Depending on your perception, the wolf is either the stuff of nightmares or a source of beauty and wonderment.

But for nature conservationists like Derek Gow, the wolf forms part of a rather more complex subject, one that relies heavily on facts instead of tales reminiscent of Red Riding Hood.

Demonised in folklore, the wolf has been persecuted, exploited and – in Britain’s case – massacred to extinction.

It could be argued that this was the predictable outcome for an apex predator jostling for equal billing with humans, but in recent years the wolf has re-established itself across the European continent, thanks to its protected status and the realisation that this species plays a vital role in the ecosystem.

Mr Gow is determined to ensure the wolf returns to these shores as well – and he’s prepared to take on all-comers to make it happen, as documented in his latest book, ‘Hunt for the Shadow Wolf: The lost history of wolves in Britain’.

“If you release wolves in the far north of Scotland, which is probably where the last of them lived, they’ll breed, and within a year or two they’ll be moving through London and killing the deer in Richmond Park.

“The reality is that they can live right amongst us without any issue at all. The problem is whether we can tolerate them.”

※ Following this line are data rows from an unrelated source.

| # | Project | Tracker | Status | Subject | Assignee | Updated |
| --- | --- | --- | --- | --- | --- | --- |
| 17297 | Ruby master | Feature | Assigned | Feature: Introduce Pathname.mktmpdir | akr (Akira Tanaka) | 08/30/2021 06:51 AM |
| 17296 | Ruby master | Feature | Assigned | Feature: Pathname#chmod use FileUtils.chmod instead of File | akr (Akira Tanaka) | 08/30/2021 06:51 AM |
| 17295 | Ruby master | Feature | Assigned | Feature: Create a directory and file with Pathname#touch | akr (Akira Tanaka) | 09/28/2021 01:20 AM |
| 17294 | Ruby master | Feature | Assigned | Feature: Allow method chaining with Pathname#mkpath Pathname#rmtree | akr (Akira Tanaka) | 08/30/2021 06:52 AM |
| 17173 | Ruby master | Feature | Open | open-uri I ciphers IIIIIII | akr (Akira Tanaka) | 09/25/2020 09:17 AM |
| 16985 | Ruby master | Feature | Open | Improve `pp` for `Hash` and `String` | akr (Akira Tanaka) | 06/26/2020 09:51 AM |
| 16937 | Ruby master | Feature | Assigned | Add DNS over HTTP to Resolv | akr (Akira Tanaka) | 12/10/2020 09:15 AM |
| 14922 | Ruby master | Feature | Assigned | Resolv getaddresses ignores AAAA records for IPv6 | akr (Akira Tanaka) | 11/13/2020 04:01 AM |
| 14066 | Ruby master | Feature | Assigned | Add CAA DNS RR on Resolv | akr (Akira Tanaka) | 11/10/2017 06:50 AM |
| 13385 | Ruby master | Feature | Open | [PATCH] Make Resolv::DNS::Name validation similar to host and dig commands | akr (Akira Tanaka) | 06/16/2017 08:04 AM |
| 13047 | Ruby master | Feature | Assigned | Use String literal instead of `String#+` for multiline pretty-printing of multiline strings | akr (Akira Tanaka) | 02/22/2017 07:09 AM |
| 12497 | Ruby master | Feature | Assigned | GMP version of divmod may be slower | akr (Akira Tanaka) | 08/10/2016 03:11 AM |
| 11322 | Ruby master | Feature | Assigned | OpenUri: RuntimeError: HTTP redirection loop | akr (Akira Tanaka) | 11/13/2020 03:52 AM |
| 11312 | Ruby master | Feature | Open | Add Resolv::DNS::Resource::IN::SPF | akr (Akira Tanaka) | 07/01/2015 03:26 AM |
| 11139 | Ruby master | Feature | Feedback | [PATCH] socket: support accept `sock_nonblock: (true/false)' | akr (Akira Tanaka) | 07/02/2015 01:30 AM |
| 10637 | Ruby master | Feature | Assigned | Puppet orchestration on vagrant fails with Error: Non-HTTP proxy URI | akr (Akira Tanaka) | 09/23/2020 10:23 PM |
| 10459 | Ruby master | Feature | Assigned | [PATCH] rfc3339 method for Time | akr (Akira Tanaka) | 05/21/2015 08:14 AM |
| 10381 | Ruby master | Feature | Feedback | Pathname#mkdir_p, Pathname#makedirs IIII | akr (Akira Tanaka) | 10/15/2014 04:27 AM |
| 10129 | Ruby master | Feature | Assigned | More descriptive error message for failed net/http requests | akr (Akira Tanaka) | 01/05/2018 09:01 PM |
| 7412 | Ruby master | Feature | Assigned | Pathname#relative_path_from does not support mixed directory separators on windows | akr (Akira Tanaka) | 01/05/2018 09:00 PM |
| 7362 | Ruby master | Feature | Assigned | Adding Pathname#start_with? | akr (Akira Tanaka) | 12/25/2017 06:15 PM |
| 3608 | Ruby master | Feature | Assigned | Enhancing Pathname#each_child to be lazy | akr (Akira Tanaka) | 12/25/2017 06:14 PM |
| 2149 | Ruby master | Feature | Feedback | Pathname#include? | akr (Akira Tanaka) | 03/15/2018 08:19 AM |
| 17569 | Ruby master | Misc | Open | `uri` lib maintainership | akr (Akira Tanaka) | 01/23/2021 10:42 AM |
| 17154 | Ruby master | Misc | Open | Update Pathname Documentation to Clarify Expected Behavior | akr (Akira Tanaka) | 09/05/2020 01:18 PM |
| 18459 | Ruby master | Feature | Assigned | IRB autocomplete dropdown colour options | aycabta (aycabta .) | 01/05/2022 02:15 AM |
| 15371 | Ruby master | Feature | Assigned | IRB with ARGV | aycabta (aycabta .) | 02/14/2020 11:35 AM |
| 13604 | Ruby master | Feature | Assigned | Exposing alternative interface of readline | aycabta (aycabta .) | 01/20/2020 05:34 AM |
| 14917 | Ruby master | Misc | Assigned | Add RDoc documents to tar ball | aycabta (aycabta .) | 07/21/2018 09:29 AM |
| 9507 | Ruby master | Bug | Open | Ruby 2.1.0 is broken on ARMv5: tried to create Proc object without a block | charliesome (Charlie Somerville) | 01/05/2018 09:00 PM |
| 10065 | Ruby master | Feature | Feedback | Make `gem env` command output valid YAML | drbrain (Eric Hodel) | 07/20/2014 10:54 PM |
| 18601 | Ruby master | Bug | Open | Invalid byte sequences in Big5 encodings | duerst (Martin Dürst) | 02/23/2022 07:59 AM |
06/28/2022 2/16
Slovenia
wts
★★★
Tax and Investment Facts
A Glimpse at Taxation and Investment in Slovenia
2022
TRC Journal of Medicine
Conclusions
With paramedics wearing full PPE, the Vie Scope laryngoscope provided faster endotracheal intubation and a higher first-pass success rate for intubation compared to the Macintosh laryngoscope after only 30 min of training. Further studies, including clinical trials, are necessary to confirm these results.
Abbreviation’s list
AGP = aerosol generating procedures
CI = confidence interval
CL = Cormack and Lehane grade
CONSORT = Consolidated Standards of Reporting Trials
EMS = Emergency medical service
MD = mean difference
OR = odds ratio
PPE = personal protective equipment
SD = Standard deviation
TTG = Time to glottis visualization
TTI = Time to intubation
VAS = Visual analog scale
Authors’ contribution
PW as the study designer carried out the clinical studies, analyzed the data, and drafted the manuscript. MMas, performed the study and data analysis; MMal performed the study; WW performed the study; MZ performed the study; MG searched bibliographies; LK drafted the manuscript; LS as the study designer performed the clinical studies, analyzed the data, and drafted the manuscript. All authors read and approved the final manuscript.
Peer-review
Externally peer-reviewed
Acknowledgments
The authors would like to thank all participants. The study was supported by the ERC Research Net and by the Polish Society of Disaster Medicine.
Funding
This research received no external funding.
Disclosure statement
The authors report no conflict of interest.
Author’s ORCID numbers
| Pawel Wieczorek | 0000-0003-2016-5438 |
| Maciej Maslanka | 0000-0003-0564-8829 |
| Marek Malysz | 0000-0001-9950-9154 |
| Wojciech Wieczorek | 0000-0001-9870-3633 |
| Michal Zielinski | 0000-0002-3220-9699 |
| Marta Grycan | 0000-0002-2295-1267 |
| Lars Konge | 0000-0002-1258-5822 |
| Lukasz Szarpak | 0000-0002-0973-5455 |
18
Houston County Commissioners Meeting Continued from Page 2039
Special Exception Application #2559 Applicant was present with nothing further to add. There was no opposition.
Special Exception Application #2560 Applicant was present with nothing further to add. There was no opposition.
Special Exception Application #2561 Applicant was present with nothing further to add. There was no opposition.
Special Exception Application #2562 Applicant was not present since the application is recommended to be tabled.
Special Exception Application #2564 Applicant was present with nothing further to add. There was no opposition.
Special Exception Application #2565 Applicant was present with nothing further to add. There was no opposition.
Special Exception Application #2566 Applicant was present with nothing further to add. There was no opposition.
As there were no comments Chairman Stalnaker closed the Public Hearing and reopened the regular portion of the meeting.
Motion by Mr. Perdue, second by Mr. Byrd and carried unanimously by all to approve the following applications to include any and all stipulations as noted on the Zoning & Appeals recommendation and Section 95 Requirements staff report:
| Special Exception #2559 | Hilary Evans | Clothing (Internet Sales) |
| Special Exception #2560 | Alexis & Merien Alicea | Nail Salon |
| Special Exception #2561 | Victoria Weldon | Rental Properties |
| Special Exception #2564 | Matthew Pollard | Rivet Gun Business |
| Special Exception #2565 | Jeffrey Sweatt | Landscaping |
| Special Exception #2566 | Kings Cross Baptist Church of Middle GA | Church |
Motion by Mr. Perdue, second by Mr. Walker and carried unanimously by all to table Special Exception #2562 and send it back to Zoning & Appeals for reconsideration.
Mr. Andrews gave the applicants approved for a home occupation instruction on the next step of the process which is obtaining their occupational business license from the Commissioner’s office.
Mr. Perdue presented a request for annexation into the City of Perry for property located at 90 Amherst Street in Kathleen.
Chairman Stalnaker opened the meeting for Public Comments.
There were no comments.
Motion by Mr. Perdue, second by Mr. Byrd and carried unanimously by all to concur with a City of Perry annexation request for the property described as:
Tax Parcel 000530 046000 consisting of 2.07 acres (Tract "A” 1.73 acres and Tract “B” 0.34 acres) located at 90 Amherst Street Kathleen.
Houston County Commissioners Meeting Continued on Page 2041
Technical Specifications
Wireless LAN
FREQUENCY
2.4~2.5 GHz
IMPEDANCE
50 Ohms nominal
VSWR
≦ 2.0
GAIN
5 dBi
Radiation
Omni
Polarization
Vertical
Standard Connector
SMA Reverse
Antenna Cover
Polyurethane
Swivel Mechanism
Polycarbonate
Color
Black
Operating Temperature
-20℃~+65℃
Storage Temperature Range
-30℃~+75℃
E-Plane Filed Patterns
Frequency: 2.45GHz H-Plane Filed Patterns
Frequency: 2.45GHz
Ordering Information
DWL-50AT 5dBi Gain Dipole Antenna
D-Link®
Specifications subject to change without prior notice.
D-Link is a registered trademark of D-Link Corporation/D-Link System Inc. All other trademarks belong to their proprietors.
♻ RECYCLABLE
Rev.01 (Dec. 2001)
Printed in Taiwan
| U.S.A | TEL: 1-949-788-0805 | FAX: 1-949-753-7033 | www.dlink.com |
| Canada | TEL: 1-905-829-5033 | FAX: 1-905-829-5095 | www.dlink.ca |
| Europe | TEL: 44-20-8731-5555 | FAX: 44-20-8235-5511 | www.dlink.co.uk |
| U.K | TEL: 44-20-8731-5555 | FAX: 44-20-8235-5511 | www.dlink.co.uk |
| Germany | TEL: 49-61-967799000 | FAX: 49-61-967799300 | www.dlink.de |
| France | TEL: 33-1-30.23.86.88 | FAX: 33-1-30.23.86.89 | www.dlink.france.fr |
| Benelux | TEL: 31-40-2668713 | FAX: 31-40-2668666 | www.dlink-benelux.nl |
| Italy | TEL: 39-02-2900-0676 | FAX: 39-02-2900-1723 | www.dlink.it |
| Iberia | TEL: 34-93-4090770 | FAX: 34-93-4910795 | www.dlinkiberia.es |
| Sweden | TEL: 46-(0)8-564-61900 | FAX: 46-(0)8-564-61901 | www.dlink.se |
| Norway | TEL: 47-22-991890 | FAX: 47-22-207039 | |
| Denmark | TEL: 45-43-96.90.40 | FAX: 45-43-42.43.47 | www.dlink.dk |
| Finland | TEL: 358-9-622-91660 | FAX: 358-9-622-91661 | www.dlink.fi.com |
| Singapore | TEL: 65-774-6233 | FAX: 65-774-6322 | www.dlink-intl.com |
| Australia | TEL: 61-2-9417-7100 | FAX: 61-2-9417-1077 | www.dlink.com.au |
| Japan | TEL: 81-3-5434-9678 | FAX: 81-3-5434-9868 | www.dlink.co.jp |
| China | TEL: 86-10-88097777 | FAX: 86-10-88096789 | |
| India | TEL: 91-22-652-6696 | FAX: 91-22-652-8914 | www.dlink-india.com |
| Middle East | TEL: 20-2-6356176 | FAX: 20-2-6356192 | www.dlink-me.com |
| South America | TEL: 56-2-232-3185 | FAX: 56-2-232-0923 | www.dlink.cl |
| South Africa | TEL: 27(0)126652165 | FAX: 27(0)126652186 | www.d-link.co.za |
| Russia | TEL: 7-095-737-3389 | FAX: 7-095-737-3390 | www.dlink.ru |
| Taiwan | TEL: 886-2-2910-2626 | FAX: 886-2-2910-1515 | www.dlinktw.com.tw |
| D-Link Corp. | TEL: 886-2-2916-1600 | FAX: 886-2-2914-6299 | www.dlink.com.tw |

Mr Gow’s been described as the country’s ‘favourite maverick rewilding expert’, but it’s an epithet he shrugs off with characteristic disdain.

“I don’t really care what people call me – I’m just trying to make things a bit better,” he says.

Folklore may be powerfully embedded in people’s psyche, but the suggestion that a fear of wolves has become part of our DNA is readily dismissed.

“A thousand years ago we didn’t fear the wolf. There’s nothing to fear, it’s quite a shy creature.”

He says much of the irrational fear stems from the fact that wolves used to dig up plague and battlefield sites back in the Middle Ages to devour the cadavers.

Practical though it was for a wolf to feast on graves, the sight of a ferocious-looking carnivore munching on a decomposing body must have given superstitious locals the heebie jeebies – a phobia that was easy to exploit by a certain group.

“This whole loathing of the wolf came about because we were persuaded some 800 years ago by powerful institutions like the medieval Church that this creature was from Satan, and that it was an evil animal.”

This had such a pernicious effect on society that it has lasted to this day. Despite this, figures from 2022 by the Large Carnivore Initiative for Europe show that the species is thriving in the continent. There are some 19,000 wolves distributed across the EU, a rise of 4,700 since 2016. Across the wider continent the number stands at 21,500 - up from 17,000 during the same period.

Yet, challenges remain, especially in areas where wolves have returned after a decades-long absence and where livestock are threatened. Not that this cuts any ice with Mr Gow.

“About 12 million lambs are produced every year and 85 per cent of those go for export. The sheep in their own right do terrible damage. When you look at the uplands of Britain, be it Dartmoor, Bodmin, Wales or the Highlands of Scotland – these are the barebones of what the landscape should be.”

He also gives short thrift to a certain type of environmentalist.

“The way we’ve been doing it hasn’t been working very well. We need to develop a very different kind of nature conservationist, someone who understands farming, ecology, forestry and the genetics of captive breeding of endangered species.”

In a sense, he is at one with farmers, pointing out that they understand the logistics of mass production. By contrast, the nature conservationists he criticises “produce big, long windy reports and then sit on them doing f**k all until the object of desire is extinct”.

He points out that the UK is one of the most nature-depleted countries in Europe, and official figures show that species have declined by about 19 per cent on average since 1970.

“You look at flooding wetlands in Somerset and there’s barely a duck or wading bird there. Time after time you look at soils that are dead, and it’s a really frightening situation.

“The wolf is a forest guardian. Obviously it kills and eats deer, but it basically ensures that all other life that lives under it has to move. (Deer) can’t live in the rich river valleys where they consume all the succulent young shoots of the willow because the wolf knows they are there.”

Culling deer is not the answer, either, in case you were wondering.

“We keep going on about culling deer and encouraging people to eat venison...and it’s not working. We’ve got a national herd of about a million deer and it doesn’t matter how hard we are shooting them, it’s not having the effect we need it to have.”

Now living on a 300-acre farm on the Devon-Cornwall border, he is not certain he’ll see the reintroduction of the wolf in his lifetime, but he points to the success of another species as a hopeful sign.

“Twenty five years ago they told us that the reintroduction of the beaver couldn’t be done. Now there’s 3,500 and most people accept this is a very good thing.”

The sight of wolves roaming around Dartmoor could well be a fitting epitaph to his life’s work in what would be a case of truth outdoing fiction. After all, the demonic hound in the Hound of the Baskervilles was not a mean old wolf but a ravenous common or garden pooch.

Derek Gow will be in conversation with Guy Shrubsole at the Dartington Trust this Saturday, March 23 at 8pm.